Des solutions bien adaptées au semi-collectif
Ces filières d’assainissement non collectif ne se limitent pas au seuil des 20 EH. Mais au-delà, la réglementation applicable change. L’arrêté du 21 juillet 2015, applicable depuis le 1er janvier 2016, insiste sur l’autosurveillance de ces installations semi-collectives, la prise en compte le plus en amont possible des eaux pluviales afin qu’elles ne se mélangent pas aux eaux usées à traiter et indiquent les conditions de gestion et de suivi des boues résiduelles.
Coté microstations, Tricel, Graf, Hydrheco, Stradal, Eloy, Sebico, Epur, L’Assainissement Autonome, Kessel, Biorock®, Sotralentz, BioKLar ou encore Obio ont développé des versions XL, voire XXL de leurs microstations, capables de traiter jusqu’à 50 EH et dans certains cas au-delà. C’est par exemple le cas des microstations d’ATB avec Aquamax® Classic Z de 21 à 50 EH et Aquamax® Pro G et XL de 51 à 250 EH. Elles fonctionnent selon le principe des boues activées (SBR) avec des cycles de 8 heures comprenant 6 heures durant lesquelles les cuves se remplissent, les eaux se mélangent, s’aèrent, décantent et sont évacuées, puis 2 heures de repos pour permettre la sédimentation des boues. L’AQUAmax® Professional XL (jusqu’à 1.000 EH) a été développée pour les petits lotissements et villages ainsi que pour la restauration, l’hôtellerie, voire les petites industries. Sa conception illustre l’attention portée par les fabricants sur l’allègement de l’entretien et de la maintenance. Ses “ensembles flottants” modulaires, extractibles de l’extérieur, permettent de sécuriser le fonctionnement en réattribuant la répartition des tâches en cas de panne grâce à un système de détection intelligent. Dans ce cas, l’intervention en urgence de techniciens spécialisés n’est plus une nécessité, la réparation est tout simplement réalisée lors de la prochaine visite de maintenance.
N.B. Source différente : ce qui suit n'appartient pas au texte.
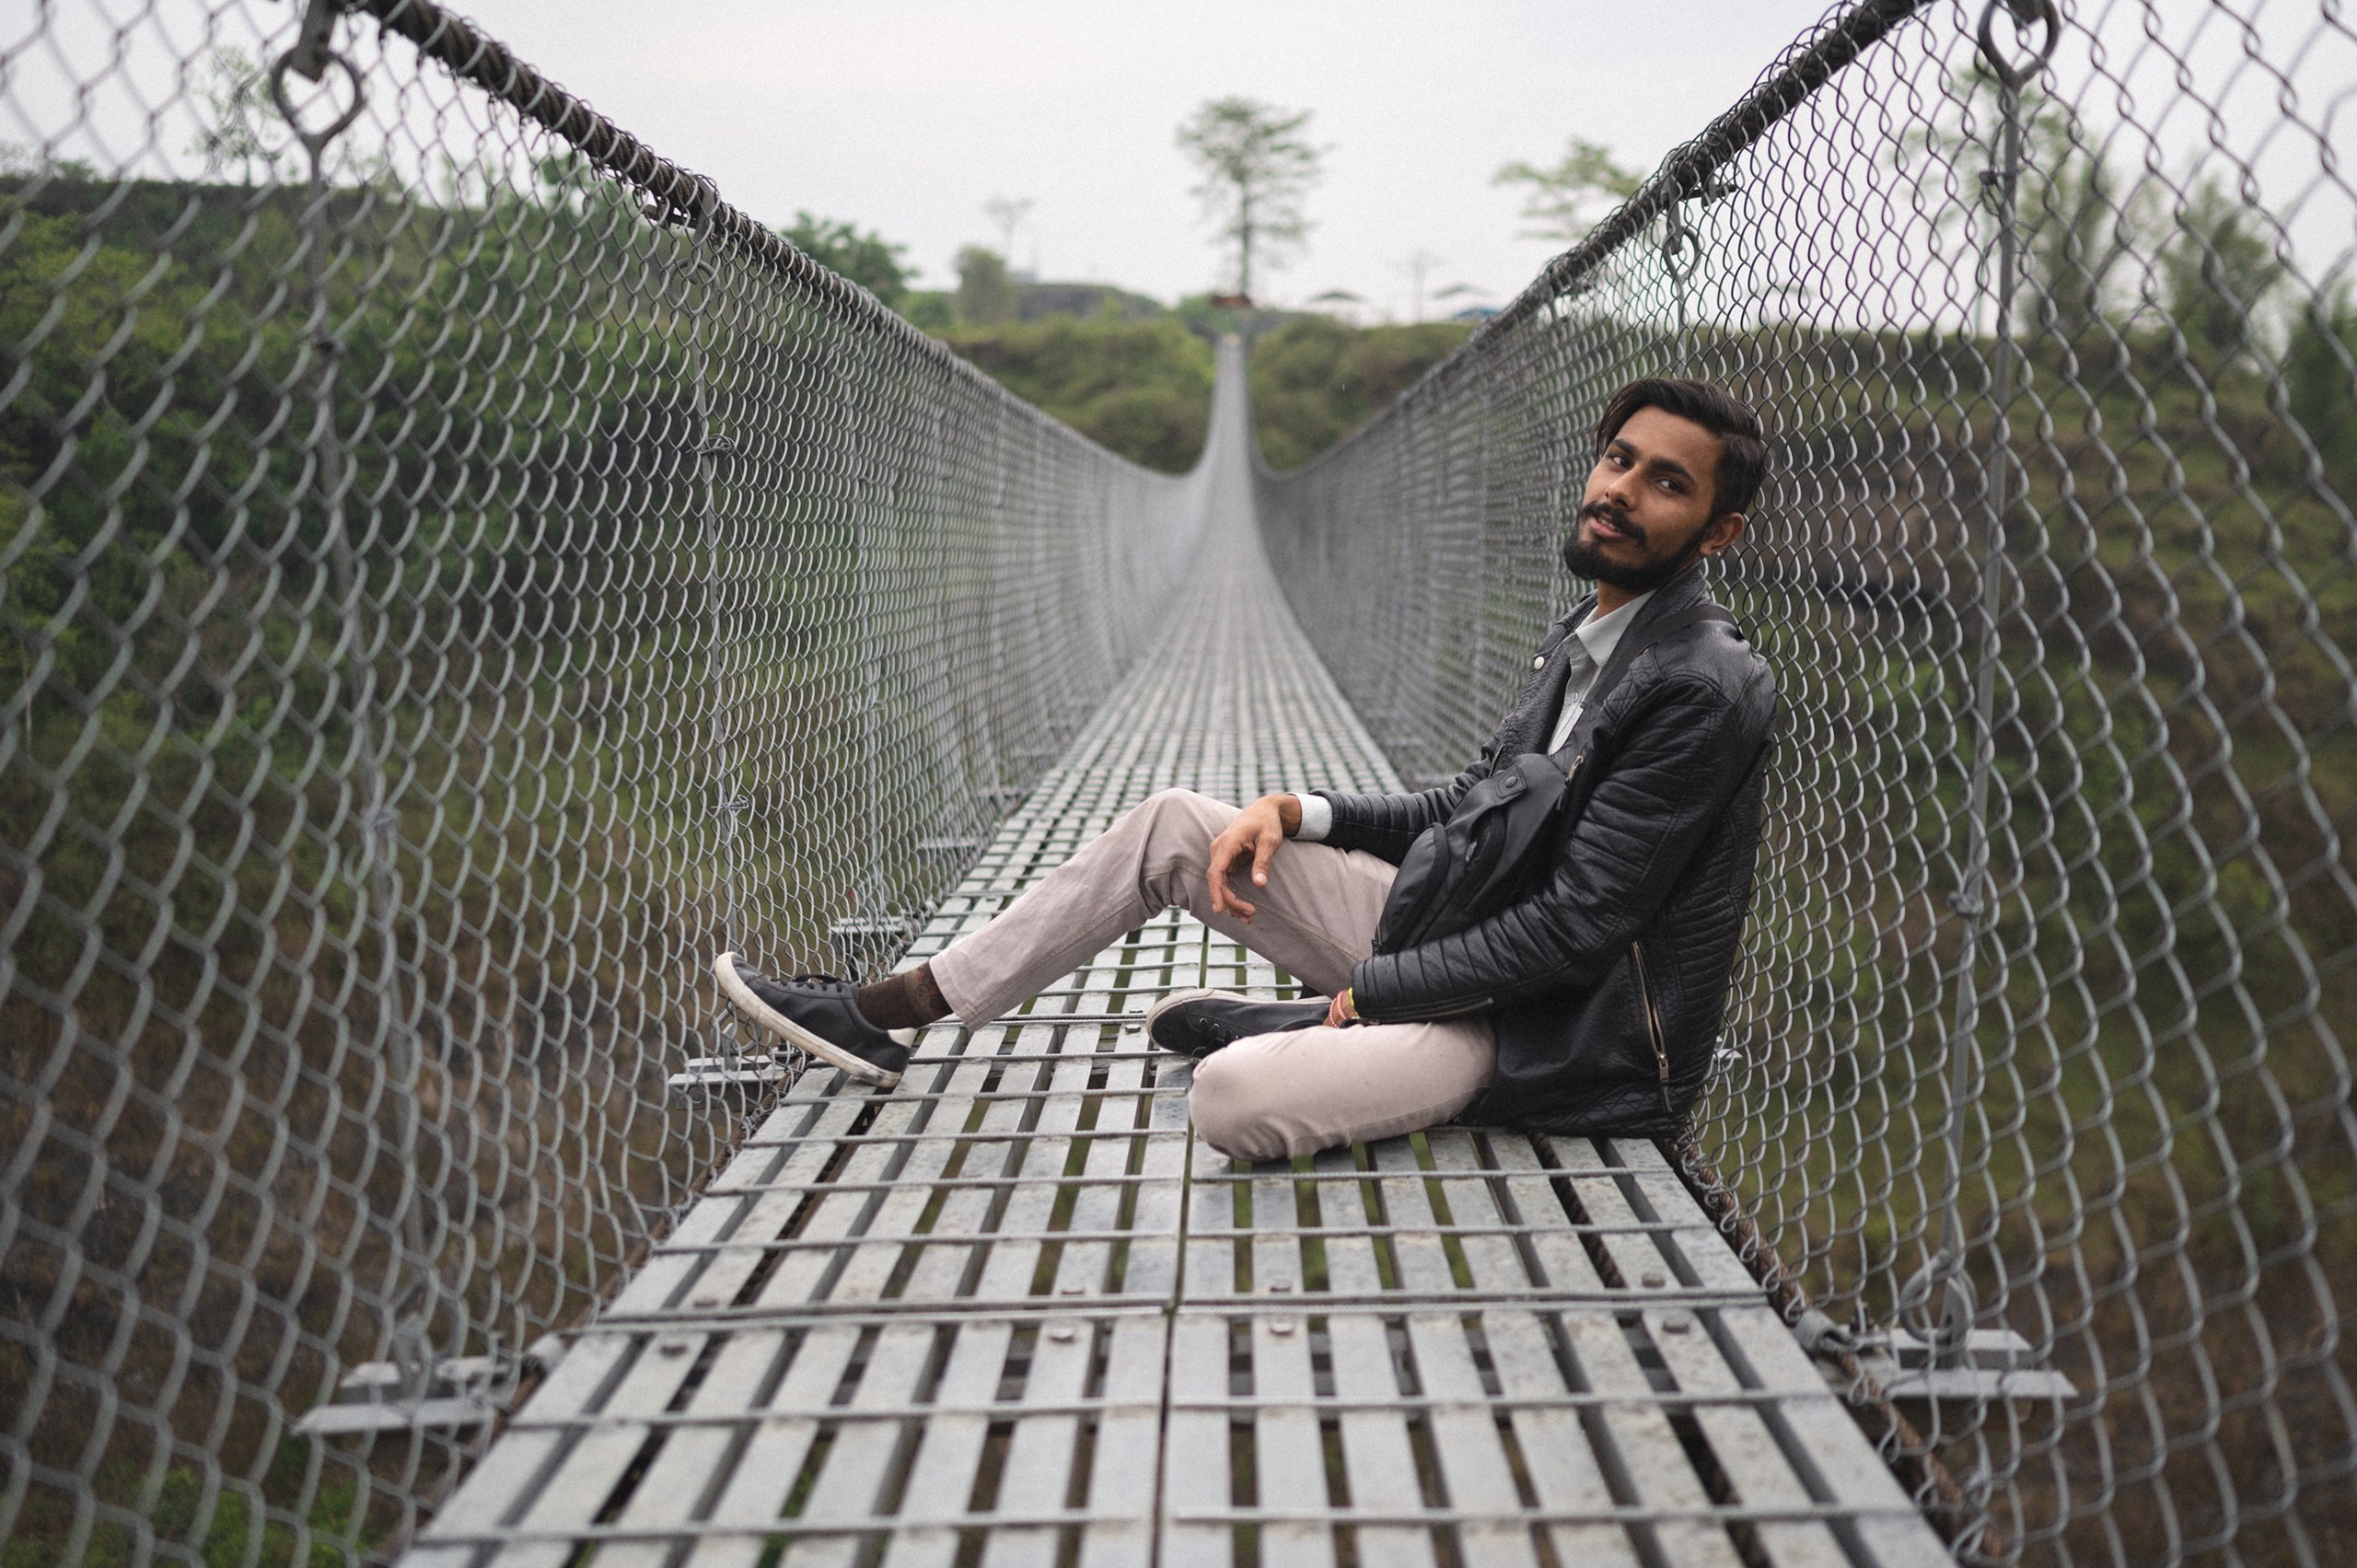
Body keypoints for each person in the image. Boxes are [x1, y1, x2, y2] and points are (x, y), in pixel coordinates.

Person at [715, 377, 1779, 1161]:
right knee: (1181, 822)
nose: (1621, 490)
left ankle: (1302, 1028)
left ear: (1718, 530)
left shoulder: (1697, 686)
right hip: (1454, 945)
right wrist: (1299, 810)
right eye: (1617, 460)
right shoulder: (1590, 636)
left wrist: (1373, 990)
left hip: (1542, 1034)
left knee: (1226, 1100)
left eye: (1666, 483)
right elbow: (1470, 803)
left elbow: (1576, 931)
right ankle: (888, 1007)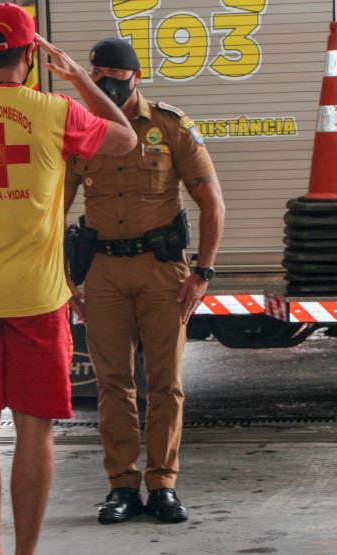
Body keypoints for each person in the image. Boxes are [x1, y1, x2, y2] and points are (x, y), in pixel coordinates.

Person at [0, 5, 136, 553]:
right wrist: (80, 78)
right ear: (30, 54)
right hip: (37, 299)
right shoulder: (56, 112)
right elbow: (126, 138)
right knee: (35, 428)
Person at [64, 37, 226, 524]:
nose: (106, 83)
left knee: (165, 384)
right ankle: (121, 486)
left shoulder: (169, 126)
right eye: (97, 75)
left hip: (162, 273)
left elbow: (212, 201)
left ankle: (162, 486)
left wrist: (202, 273)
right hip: (103, 273)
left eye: (116, 75)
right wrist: (64, 279)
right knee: (112, 384)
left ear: (136, 77)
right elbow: (52, 209)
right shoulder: (81, 129)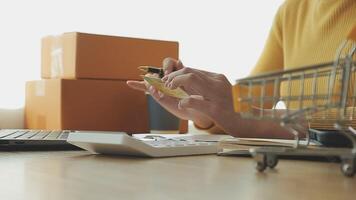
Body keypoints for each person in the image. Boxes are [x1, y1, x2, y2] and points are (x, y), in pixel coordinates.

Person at [127, 0, 356, 138]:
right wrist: (203, 105)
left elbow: (252, 115)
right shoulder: (294, 10)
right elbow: (249, 102)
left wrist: (256, 120)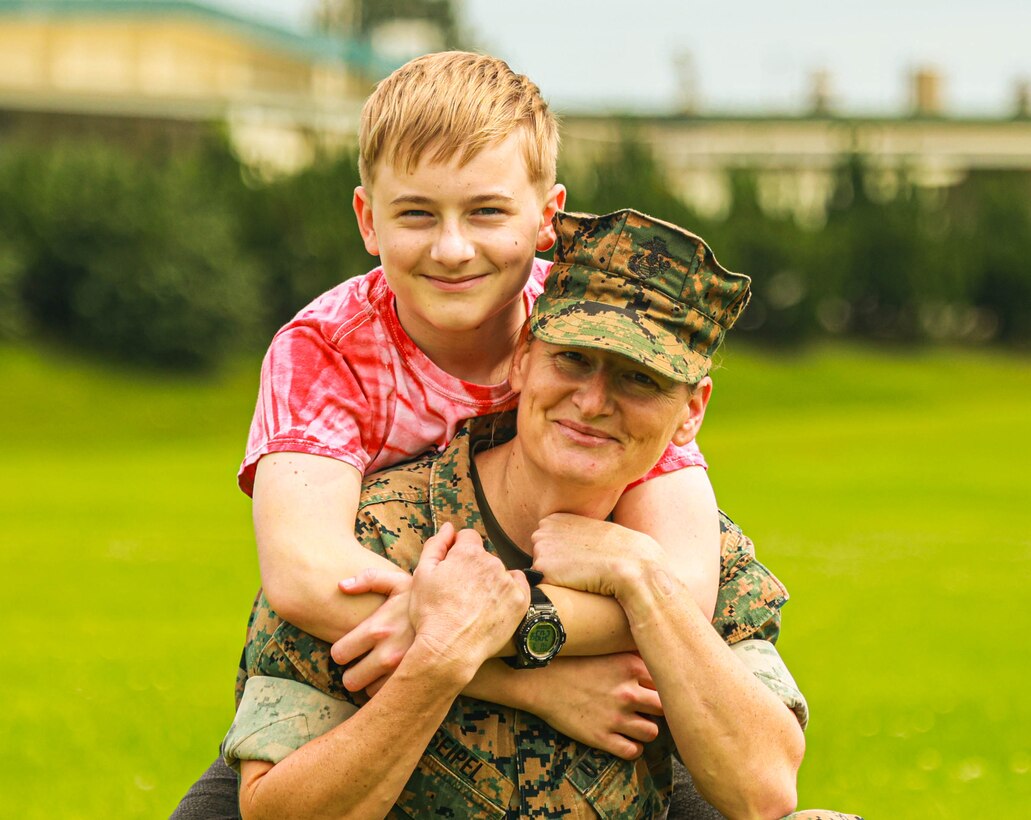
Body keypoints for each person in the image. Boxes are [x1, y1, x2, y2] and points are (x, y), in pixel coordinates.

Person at [172, 50, 731, 816]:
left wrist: (493, 627)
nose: (452, 247)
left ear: (546, 217)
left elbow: (684, 586)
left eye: (486, 211)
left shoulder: (593, 342)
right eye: (417, 213)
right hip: (382, 677)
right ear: (368, 219)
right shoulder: (327, 348)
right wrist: (512, 675)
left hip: (570, 664)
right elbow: (307, 576)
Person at [221, 209, 815, 818]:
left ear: (691, 411)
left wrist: (647, 583)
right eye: (573, 360)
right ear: (523, 358)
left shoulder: (685, 549)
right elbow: (271, 810)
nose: (591, 402)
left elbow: (763, 790)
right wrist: (441, 662)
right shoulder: (372, 537)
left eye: (639, 379)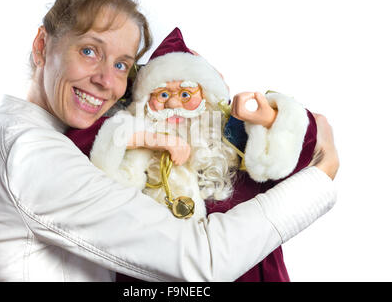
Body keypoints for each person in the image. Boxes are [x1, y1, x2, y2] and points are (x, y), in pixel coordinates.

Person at [0, 0, 339, 282]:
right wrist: (321, 177)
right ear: (42, 46)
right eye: (89, 51)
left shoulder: (53, 135)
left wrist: (190, 81)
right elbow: (201, 261)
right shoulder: (34, 156)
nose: (106, 81)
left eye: (121, 64)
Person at [65, 28, 321, 281]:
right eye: (162, 95)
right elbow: (80, 142)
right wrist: (154, 138)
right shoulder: (134, 144)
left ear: (208, 98)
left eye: (186, 94)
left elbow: (306, 149)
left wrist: (268, 117)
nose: (174, 105)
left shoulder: (232, 138)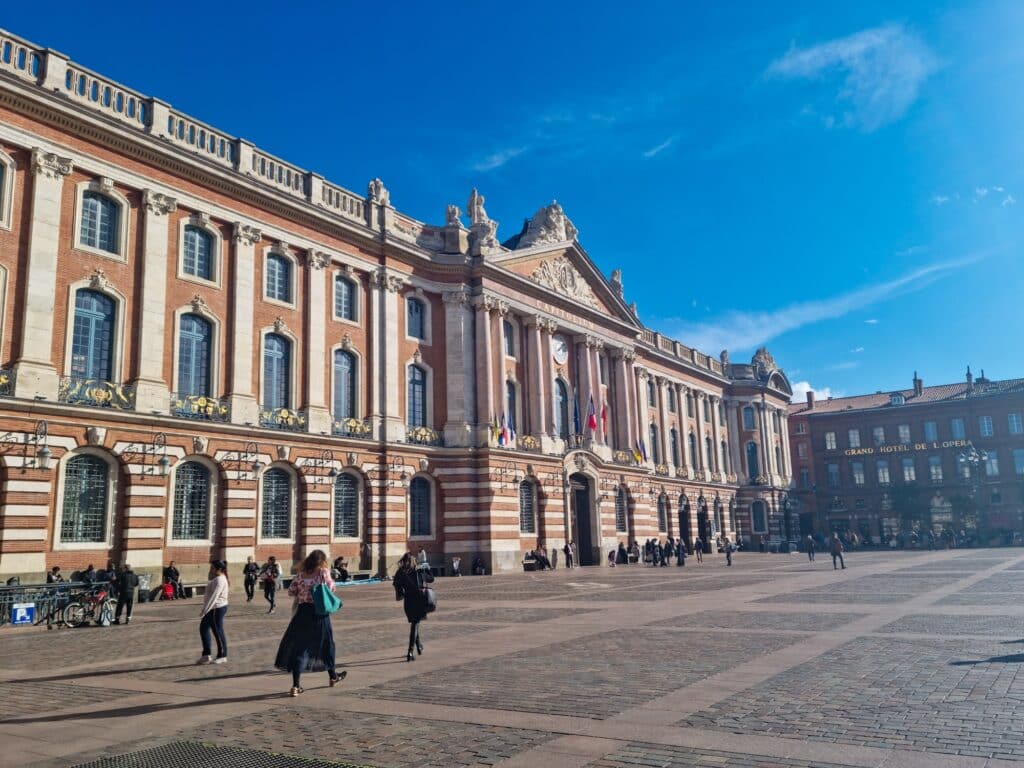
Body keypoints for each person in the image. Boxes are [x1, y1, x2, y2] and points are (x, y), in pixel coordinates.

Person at [275, 549, 345, 696]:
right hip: (319, 614)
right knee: (326, 644)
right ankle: (333, 676)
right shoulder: (323, 572)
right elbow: (332, 587)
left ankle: (296, 686)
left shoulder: (300, 575)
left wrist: (304, 591)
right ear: (321, 560)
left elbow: (291, 591)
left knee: (300, 648)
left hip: (302, 614)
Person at [394, 553, 435, 662]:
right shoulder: (418, 571)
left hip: (408, 602)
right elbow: (431, 579)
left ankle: (419, 645)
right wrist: (428, 569)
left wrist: (400, 592)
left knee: (415, 623)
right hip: (419, 601)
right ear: (413, 561)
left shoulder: (400, 572)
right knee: (415, 625)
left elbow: (396, 585)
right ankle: (410, 652)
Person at [197, 560, 229, 664]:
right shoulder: (217, 579)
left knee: (218, 631)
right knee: (203, 628)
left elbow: (214, 597)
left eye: (213, 568)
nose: (211, 570)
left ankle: (222, 655)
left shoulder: (220, 580)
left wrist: (205, 610)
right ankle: (206, 655)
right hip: (212, 608)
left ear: (219, 569)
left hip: (216, 608)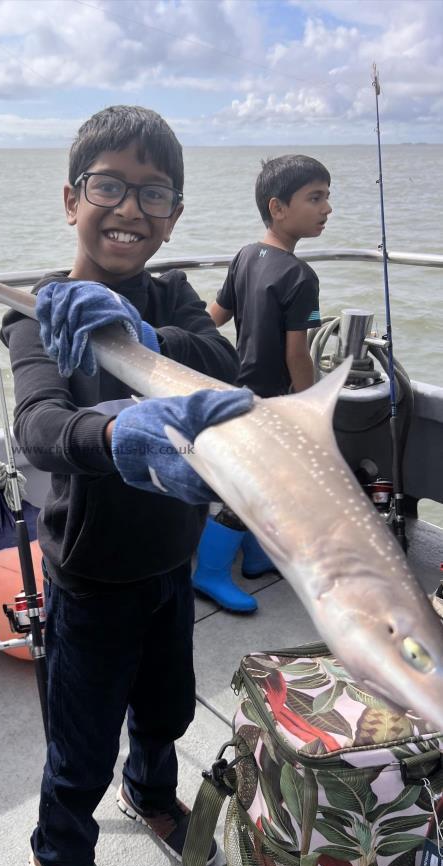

Les filtres compacts, seuls agréés en intermittence, sont également adaptables au semi-collectif car des astuces permettent d’augmenter leur utilisation jusqu’à 200 voire 400 EH. Une bonne solution pour les hôtels, campings, golfs, bases de vie et autres établissements recevant du public de façon intermittente. La modularité est un atout supplémentaire et une autre façon de faire face aux variations de fréquentation. « Le filtre compact Biomeris® est adapté jusqu’à 20 EH mais est adaptable au-delà, assure Fabrice Mouton, chez Sebico. Il suffit de mettre plusieurs Biomeris® en parallèle ». C‘est également le concept de Biorock® qui propose des solutions modulaires pour le semi-collectif de 30 à 200 EH. Il s’agit d’une fosse toutes eaux et de plusieurs unités de traitement Ecorock® montées en parallèle.
Mais certains fabricants proposent des solutions spécialement développées pour le semi-collectif. C’est le cas d’Epur avec Biofrance® (jusqu’à 2.000 EH), de Tec’Bio avec une gamme de mini-stations modulaires plug & play de 21 à 600 EH de Premier Tech avec ses filières Coco, SBR, etc..., ou encore de NEVE Environnement avec HYBRIDO© (de 25 à 1.200 EH) une solution combinant un filtre planté à une microstation. L’association de ces deux technologies permet de répondre aux problématiques de variations de charge ou d’intermittence par exemple. Le concept répond également aux problèmes de surcharge ou de sous dimensionnement auxquels les campings, lotissements, hôtels ou encore centres de vacances peuvent être confrontés.
Mais dans tous les cas, l’entretien, la maintenance et l’exploitation, notamment la surveillance régulière des paramètres fonctionnels, sont essentiels.